Poster
in
Workshop: 2nd Workshop on Mathematical and Empirical Understanding of Foundation Models
Orchid: Flexible and Data-Adaptive Convolution for Sequence Modeling
Mahdi Karami · Ali Ghodsi
In the rapidly evolving landscape of deep learning, the quest for models that balance expressivity with computational efficiency has never been more critical.Orchid is designed to address the quadratic computational complexity of attention models without sacrificing the model's ability to capture long-range dependencies.At the core of Orchid lies the data-adaptive convolution layers, which conditionally adjust their kernels based on input data using a conditioning neural network.This innovative approach enables the model to maintain scalability and efficiency for long sequence lengths.

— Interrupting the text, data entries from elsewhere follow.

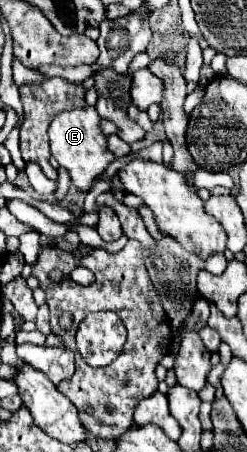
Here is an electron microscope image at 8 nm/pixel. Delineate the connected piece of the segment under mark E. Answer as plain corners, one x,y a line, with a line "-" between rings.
93,107
67,111
65,115
57,115
49,127
51,139
51,155
57,163
69,171
71,185
79,191
89,191
89,187
105,173
107,165
115,161
115,155
107,149
105,135
99,131
99,113

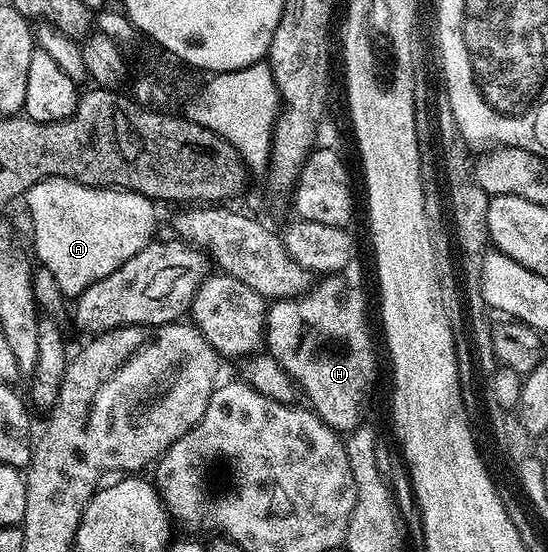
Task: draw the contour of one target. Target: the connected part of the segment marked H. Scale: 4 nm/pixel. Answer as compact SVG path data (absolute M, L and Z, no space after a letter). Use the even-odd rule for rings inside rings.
M327 276L322 279L323 283L312 285L310 289L299 295L298 298L284 298L270 303L267 312L267 328L265 331L265 346L270 354L289 372L289 376L294 382L299 383L300 391L308 398L310 409L318 414L319 419L325 425L331 427L336 432L350 432L356 430L358 426L364 425L363 413L367 410L367 397L371 394L371 381L375 378L375 350L371 347L371 334L367 331L367 302L363 299L363 294L355 286L350 286L343 276Z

The adaptive nature of data-adaptive convolution kernel combined with the gating operations allows it to offer a highly expressive neural network.We rigorously evaluate Orchid across multiple domains, including language modeling and image classification, to showcase its generality and performance.Our experiments demonstrate that Orchid not only consistently outperforms traditional attention-based architectures in most scenarios but also extends the feasible sequence length beyond the constraints of dense attention layers. This achievement marks a significant milestone in the pursuit of more efficient and scalable deep learning models for sequence modeling.